What to do: Your response must be made up of each line in the data below that contains the string "sống".
--- START ---
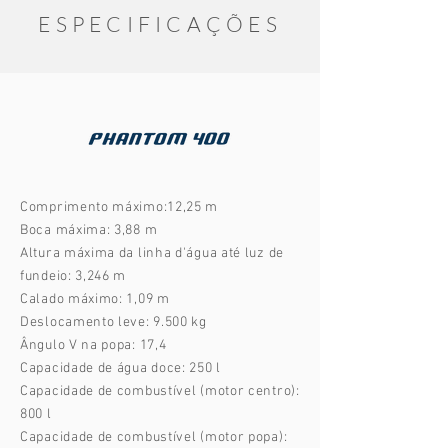
ESPECIFICAÇÕES
Comprimento máximo:12,25 m
Boca máxima: 3,88 m
Altura máxima da linha d'água até luz de
fundeio: 3,246 m
Calado máximo: 1,09 m
Deslocamento leve: 9.500 kg
Ângulo V na popa: 17,4
Capacidade de água doce: 250 l
Capacidade de combustível (motor centro):
800 l
Capacidade de combustível (motor popa):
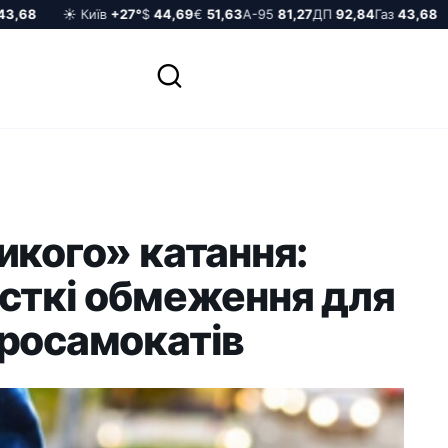
68
☀️ Київ
+27°
$
44,69
€
51,63
А-95
81,27
ДП
92,84
Газ
43,68
☀
икого» катання:
рсткі обмеження для
тросамокатів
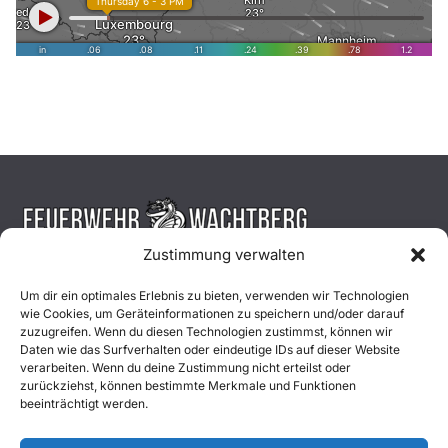
Zustimmung verwalten
Aktuelles
Um dir ein optimales Erlebnis zu bieten, verwenden wir Technologien
wie Cookies, um Geräteinformationen zu speichern und/oder darauf
Einsätze
zuzugreifen. Wenn du diesen Technologien zustimmst, können wir
Daten wie das Surfverhalten oder eindeutige IDs auf dieser Website
verarbeiten. Wenn du deine Zustimmung nicht erteilst oder
Unsere Jugend
zurückziehst, können bestimmte Merkmale und Funktionen
beeinträchtigt werden.
Mitglied werden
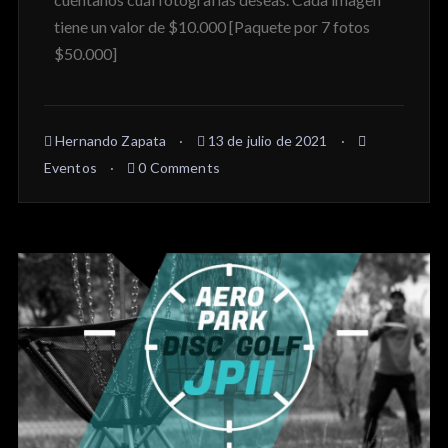
tiene un valor de $10.000 [Paquete por 7 fotos
$50.000]
Hernando Zapata
13 de julio de 2021
Eventos
0 Comments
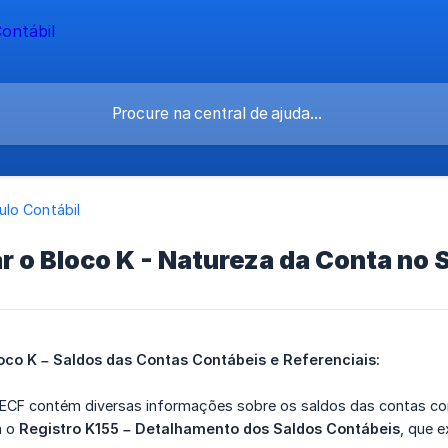
lo Contábil
 o Bloco K - Natureza da Conta no
oco K – Saldos das Contas Contábeis e Referenciais:
ECF contém diversas informações sobre os saldos das contas cont
a o
Registro K155 – Detalhamento dos Saldos Contábeis
, que e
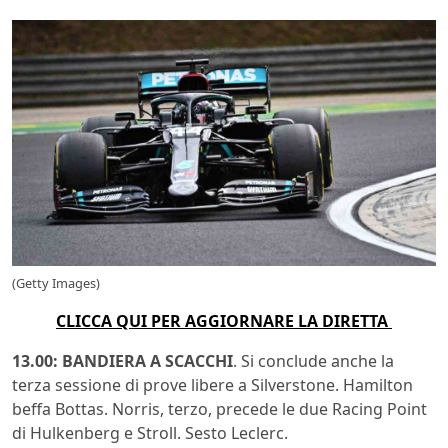
(Getty Images)
CLICCA QUI PER AGGIORNARE LA DIRETTA
13.00: BANDIERA A SCACCHI
. Si conclude anche la
terza sessione di prove libere a Silverstone. Hamilton
beffa Bottas. Norris, terzo, precede le due Racing Point
di Hulkenberg e Stroll. Sesto Leclerc.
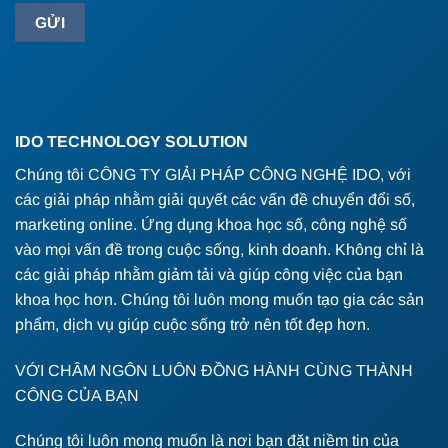
IDO TECHNOLOGY SOLUTION
Chúng tôi CÔNG TY GIẢI PHÁP CÔNG NGHỆ IDO, với
các giải pháp nhằm giải quyết các vấn đề chuyển đổi số,
marketing online. Ứng dụng khoa học số, công nghệ số
vào mọi vấn đề trong cuộc sống, kinh doanh. Không chỉ là
các giải pháp nhằm giảm tải và giúp công việc của bạn
khoa học hơn. Chúng tôi luôn mong muốn tạo gia các sản
phẩm, dịch vụ giúp cuộc sống trở nên tốt đẹp hơn.
VỚI CHÂM NGÔN LUÔN ĐỒNG HÀNH CÙNG THÀNH
CÔNG CỦA BẠN
Chúng tôi luôn mong muốn là nơi bạn đặt niềm tin của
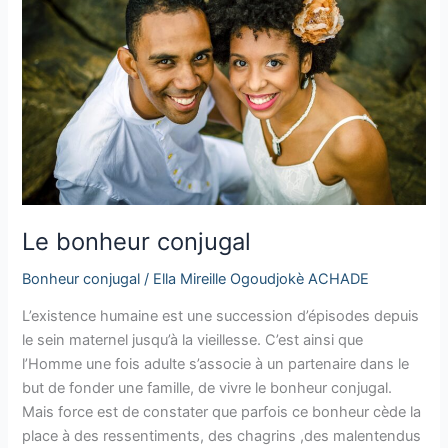
Le bonheur conjugal
Bonheur conjugal
/
Ella Mireille Ogoudjokè ACHADE
L’existence humaine est une succession d’épisodes depuis
le sein maternel jusqu’à la vieillesse. C’est ainsi que
l’Homme une fois adulte s’associe à un partenaire dans le
but de fonder une famille, de vivre le bonheur conjugal.
Mais force est de constater que parfois ce bonheur cède la
place à des ressentiments, des chagrins ,des malentendus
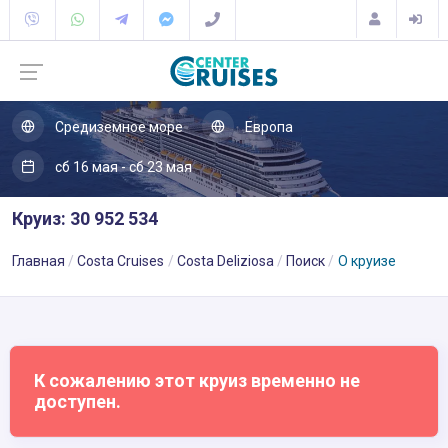
Средиземное море
Европа
сб 16 мая - сб 23 мая
Круиз: 30 952 534
Главная
Costa Cruises
Costa Deliziosa
Поиск
О круизе
К сожалению этот круиз временно не
доступен.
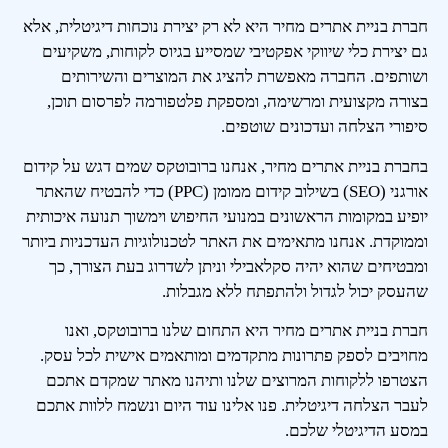
חברת בניית אתרים מחיר היא לא רק יצירת נוכחות דיגיטלית, אלא
גם יצירת כלי שיווקי אפקטיבי שמסייע בגיוס לקוחות, משקיעים
ושותפים. החברה מאפשרת להציג את המוצרים והשירותים
בצורה מקצועית ומרשימה, ומספקת פלטפורמה לפרסום תוכן,
סיפורי הצלחה ועדכונים שוטפים.
בחברת בניית אתרים מחיר, אנחנו ברובוטקס שמים דגש על קידום
אורגני (SEO) בשילוב קידום ממומן (PPC) כדי להבטיח שהאתר
יופיע במקומות הראשונים במנועי החיפוש וימשוך תנועה איכותית
וממוקדת. אנחנו מתאימים את האתר לטכנולוגיות העדכניות ביותר
ומבטיחים שהוא יהיה סקלאבילי וניתן לשדרוג בעת הצורך, כך
שהעסק יכול לגדול ולהתפתח ללא מגבלות.
חברת בניית אתרים מחיר היא התחום שלנו ברובוטקס, ואנו
מחויבים לספק פתרונות מתקדמים ומותאמים אישית לכל עסק.
הצטרפו ללקוחות המרוצים שלנו ותיהנו מאתר שמקדם אתכם
לעבר הצלחה דיגיטלית. פנו אלינו עוד היום ונשמח ללוות אתכם
במסע הדיגיטלי שלכם.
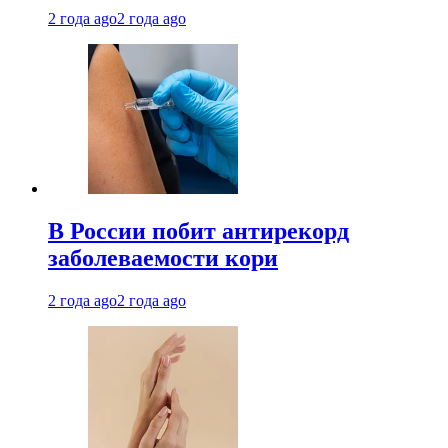
2 года ago
2 года ago
В России побит антирекорд
заболеваемости кори
2 года ago
2 года ago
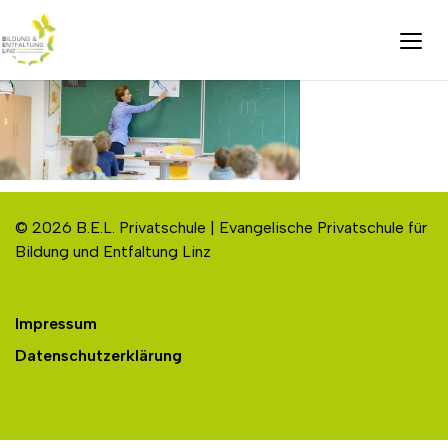
© 2026 B.E.L. Privatschule | Evangelische Privatschule für
Bildung und Entfaltung Linz
Impressum
Datenschutzerklärung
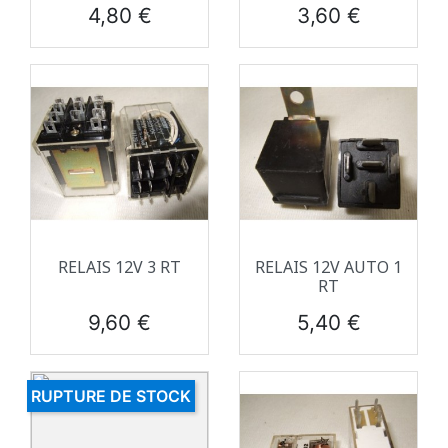
Prix
Prix
4,80 €
3,60 €
RELAIS 12V 3 RT
RELAIS 12V AUTO 1
RT
Prix
Prix
9,60 €
5,40 €
RUPTURE DE STOCK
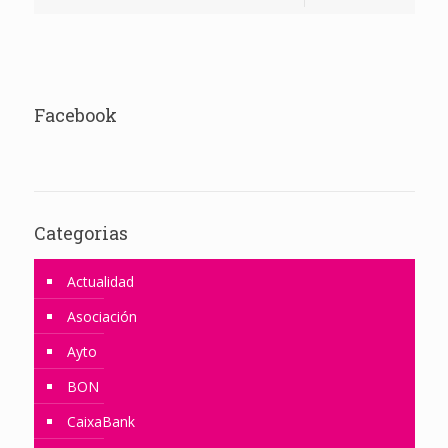
Facebook
Categorias
Actualidad
Asociación
Ayto
BON
CaixaBank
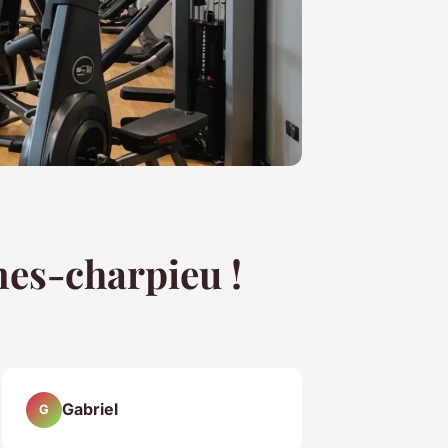
ines-charpieu !
Gabriel
G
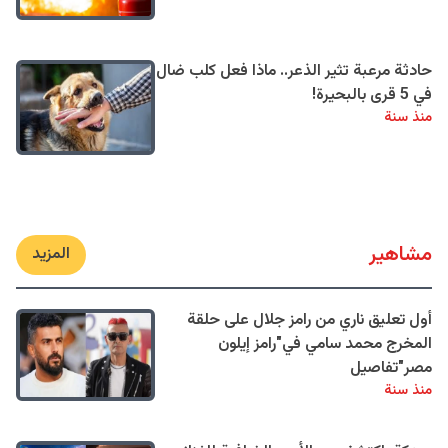
حادثة مرعبة تثير الذعر.. ماذا فعل كلب ضال
في 5 قرى بالبحيرة!
منذ سنة
مشاهير
المزيد
أول تعليق ناري من رامز جلال على حلقة
المخرج محمد سامي في"رامز إيلون
مصر"تفاصيل
منذ سنة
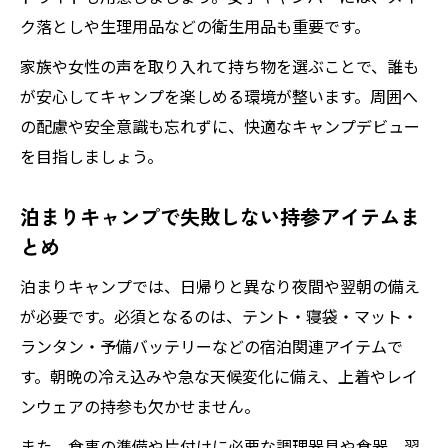
ク落としや生理用品などの衛生用品も重要です。
家族や女性の声を取り入れて持ち物を選ぶことで、誰も
が安心してキャンプを楽しめる環境が整います。周囲へ
の配慮や安全意識も忘れずに、快適なキャンプデビュー
を目指しましょう。
泊まりキャンプで失敗しない持参アイテムま
とめ
泊まりキャンプでは、日帰りと異なり夜間や翌朝の備え
が必要です。必須となるのは、テント・寝袋・マット・
ランタン・予備バッテリーなどの宿泊関連アイテムで
す。朝晩の冷え込みや急な天候変化に備え、上着やレイ
ンウェアの持参も欠かせません。
また、食事の準備や片付けに必要な調理器具や食器、翌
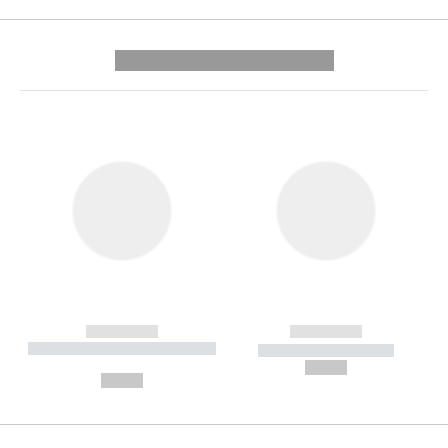
---------- --------------
------------
------------
----------- ----------- --------
----------- -----------
---
--,-- €
--,-- €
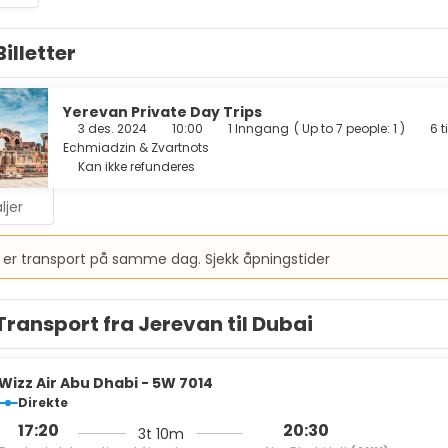
Billetter
Yerevan Private Day Trips
3 des. 2024
10:00
1 Inngang
(
Up to 7 people: 1
)
6 t
Echmiadzin & Zvartnots
Kan ikke refunderes
ljer
 er transport på samme dag. Sjekk åpningstider
Transport fra Jerevan til Dubai
Wizz Air Abu Dhabi - 5W 7014
Direkte
17:20
20:30
3t 10m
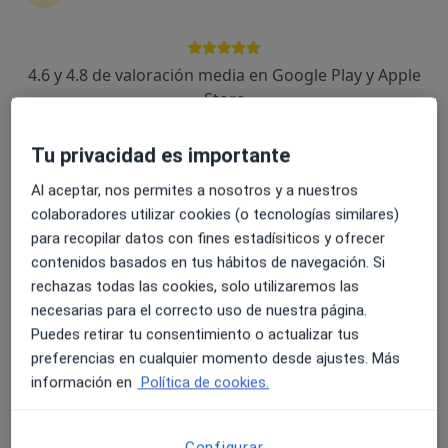
4.6 y 4.8 de valoración media en Google Play y Apple
Store
Opción de pago online
Ester Agudo Gutierrez
·
Ver más
Tu privacidad es importante
Psicóloga, Psicóloga infantil
14 opiniones
Al aceptar, nos permites a nosotros y a nuestros
colaboradores utilizar cookies (o tecnologías similares)
Dirección
Online
para recopilar datos con fines estadísiticos y ofrecer
contenidos basados en tus hábitos de navegación. Si
Calle Estación 9, Daimiel
•
Mapa
rechazas todas las cookies, solo utilizaremos las
ZENTRO DE BIENESTAR INTEGRAL
necesarias para el correcto uso de nuestra página.
Puedes retirar tu consentimiento o actualizar tus
Primera visita Psicología
50 €
preferencias en cualquier momento desde ajustes. Más
Este especialista no ofrece reserva de cita online en esta dirección.
información en
Política de cookies.
Pedir una cita
Configurar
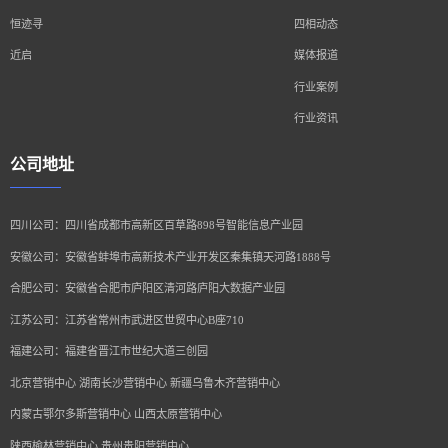
恒迹寻
四相动态
近启
媒体报道
行业案例
行业资讯
公司地址
四川公司：四川省成都市高新区百草路898号智能信息产业园
安徽公司：安徽省蚌埠市高新技术产业开发区秦集镇天河路1888号
合肥公司：安徽省合肥市庐阳区清河路庐阳大数据产业园
江苏公司：江苏省常州市武进区世贸中心B座710
福建公司：福建省晋江市世纪大道三创园
北京营销中心 湖南长沙营销中心 新疆乌鲁木齐营销中心
内蒙古鄂尔多斯营销中心 山西太原营销中心
陕西榆林营销中心 贵州贵阳营销中心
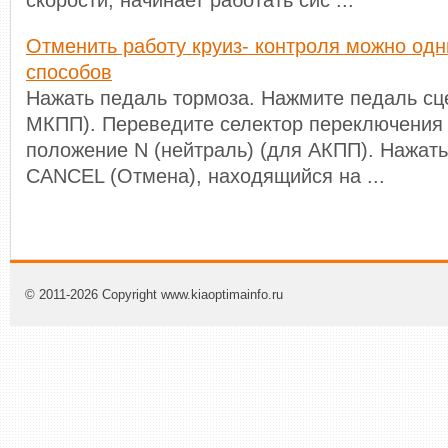
скорости, начинает работать сис ...
Отменить работу круиз- контроля можно од
способов
Нажать педаль тормоза. Нажмите педаль сц
МКПП). Переведите селектор переключения
положение N (нейтраль) (для АКПП). Нажат
CANCEL (Отмена), находящийся на ...
© 2011-2026 Copyright www.kiaoptimainfo.ru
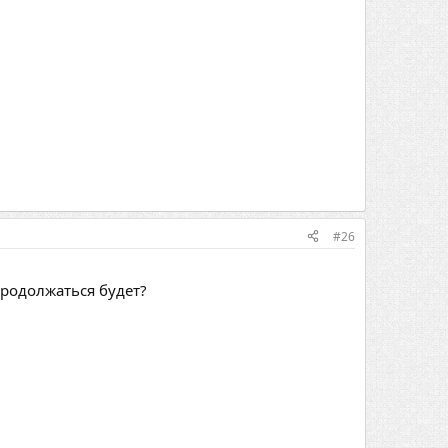
#26
продолжаться будет?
--- END ---
Output for this task:
vào mọi vấn đề trong cuộc sống, kinh doanh. Không chỉ là
phẩm, dịch vụ giúp cuộc sống trở nên tốt đẹp hơn.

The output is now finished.